* Opdracht
Beantwoord alstublieft de volgende vragen over de tekst over de bijstand hieronder.
(a) Op welke datum is het bezwaar tegen het besluit ongegrond verklaard?
(b) Welk bedrag is bij het besluit van 29 mei 2001 teruggevorderd?
(c) Welke indruk zou volgens appellante bij haar zijn gewekt?

* Leestekst

⁂

Bij besluit van 29 mei 2001 heeft gedaagde aan de hand van de jaarstukken over 1998 de bijstand over dat jaar definitief vastgesteld, hetgeen heeft geresulteerd in een omzetting van de leenbijstand in een bedrag om niet van f 3.328,02 en een terugvordering van f 17.262,12.
Het tegen dit besluit gemaakte bezwaar is bij besluit van 20 september 2001, voorzover van belang, ongegrond verklaard.
Bij de aangevallen uitspraak heeft de rechtbank het beroep tegen het besluit van 20 september 2001 ongegrond verklaard.
Appellante heeft zich in hoger beroep gemotiveerd tegen deze uitspraak gekeerd. Zij stelt zich daarbij in het bijzonder op het standpunt dat terzake de terugvordering geen rekening mag worden gehouden met de bedrijfsinkomsten voorafgaand aan
8 juni 1998. Voorts heeft zij gesteld dat bij haar de indruk gewekt zou zijn dat geen terugvordering zou plaatsvinden.
De Raad komt tot de volgende beoordeling.

⁂

* Aangeleverde gegevens
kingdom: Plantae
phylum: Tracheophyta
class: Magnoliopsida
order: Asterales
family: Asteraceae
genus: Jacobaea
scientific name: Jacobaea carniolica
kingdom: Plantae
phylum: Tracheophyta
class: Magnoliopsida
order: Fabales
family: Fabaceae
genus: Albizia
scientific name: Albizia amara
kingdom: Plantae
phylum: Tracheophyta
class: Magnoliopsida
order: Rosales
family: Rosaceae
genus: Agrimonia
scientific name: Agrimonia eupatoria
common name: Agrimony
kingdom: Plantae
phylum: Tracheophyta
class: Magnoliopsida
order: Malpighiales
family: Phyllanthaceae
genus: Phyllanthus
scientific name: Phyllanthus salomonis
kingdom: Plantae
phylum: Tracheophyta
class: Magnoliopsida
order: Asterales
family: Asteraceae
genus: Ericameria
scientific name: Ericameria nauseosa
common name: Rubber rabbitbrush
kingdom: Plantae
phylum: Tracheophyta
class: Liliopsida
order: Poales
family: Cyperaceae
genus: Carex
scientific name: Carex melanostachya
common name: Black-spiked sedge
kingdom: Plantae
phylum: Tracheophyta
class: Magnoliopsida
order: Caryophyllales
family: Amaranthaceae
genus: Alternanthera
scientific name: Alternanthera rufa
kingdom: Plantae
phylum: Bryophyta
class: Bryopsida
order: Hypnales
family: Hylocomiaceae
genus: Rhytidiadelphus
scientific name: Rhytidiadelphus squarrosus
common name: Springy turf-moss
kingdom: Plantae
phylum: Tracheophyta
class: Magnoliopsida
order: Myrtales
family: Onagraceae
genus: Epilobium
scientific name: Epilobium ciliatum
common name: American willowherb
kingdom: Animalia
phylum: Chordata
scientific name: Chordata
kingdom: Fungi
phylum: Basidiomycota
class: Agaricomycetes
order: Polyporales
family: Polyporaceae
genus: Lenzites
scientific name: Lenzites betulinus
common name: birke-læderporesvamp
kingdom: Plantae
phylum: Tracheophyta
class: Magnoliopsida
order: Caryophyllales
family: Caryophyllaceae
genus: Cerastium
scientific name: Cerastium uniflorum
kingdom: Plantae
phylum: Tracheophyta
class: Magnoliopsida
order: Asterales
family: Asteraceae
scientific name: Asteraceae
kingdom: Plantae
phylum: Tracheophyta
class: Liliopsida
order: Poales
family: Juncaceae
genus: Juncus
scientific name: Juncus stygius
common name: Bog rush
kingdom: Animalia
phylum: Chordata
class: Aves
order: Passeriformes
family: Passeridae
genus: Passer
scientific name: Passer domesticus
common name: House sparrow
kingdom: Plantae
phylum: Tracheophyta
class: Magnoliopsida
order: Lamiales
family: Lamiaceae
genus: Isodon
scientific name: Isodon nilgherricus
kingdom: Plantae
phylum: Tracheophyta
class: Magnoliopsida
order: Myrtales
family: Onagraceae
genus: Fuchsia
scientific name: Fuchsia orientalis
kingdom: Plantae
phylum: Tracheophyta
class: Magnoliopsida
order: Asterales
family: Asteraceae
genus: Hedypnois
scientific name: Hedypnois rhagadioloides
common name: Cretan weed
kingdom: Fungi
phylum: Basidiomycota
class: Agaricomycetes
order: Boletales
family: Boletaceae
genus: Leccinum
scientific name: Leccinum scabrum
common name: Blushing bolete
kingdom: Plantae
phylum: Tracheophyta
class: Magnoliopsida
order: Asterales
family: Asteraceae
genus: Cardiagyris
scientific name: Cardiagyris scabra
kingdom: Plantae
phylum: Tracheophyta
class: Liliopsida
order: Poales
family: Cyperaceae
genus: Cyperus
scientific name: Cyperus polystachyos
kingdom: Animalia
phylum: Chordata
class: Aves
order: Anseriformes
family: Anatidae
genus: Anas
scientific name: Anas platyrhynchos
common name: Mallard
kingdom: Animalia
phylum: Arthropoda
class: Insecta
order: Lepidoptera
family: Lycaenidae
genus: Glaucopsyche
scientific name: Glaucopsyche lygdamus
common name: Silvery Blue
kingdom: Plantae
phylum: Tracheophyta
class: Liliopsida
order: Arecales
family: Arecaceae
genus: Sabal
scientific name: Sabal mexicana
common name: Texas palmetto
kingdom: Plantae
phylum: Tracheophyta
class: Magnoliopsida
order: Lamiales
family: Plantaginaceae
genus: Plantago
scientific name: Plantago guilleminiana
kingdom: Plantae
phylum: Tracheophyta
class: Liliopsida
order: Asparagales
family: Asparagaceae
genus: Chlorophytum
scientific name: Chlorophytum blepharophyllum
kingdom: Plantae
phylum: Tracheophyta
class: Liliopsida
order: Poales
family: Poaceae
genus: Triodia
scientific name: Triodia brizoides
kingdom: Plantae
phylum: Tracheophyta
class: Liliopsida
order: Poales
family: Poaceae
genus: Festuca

⁂

* Uitwerking
(a) Op 20 september 2001.
(b) f 17.262,12.
(c) Dat er geen terugvordering zou plaatsvinden.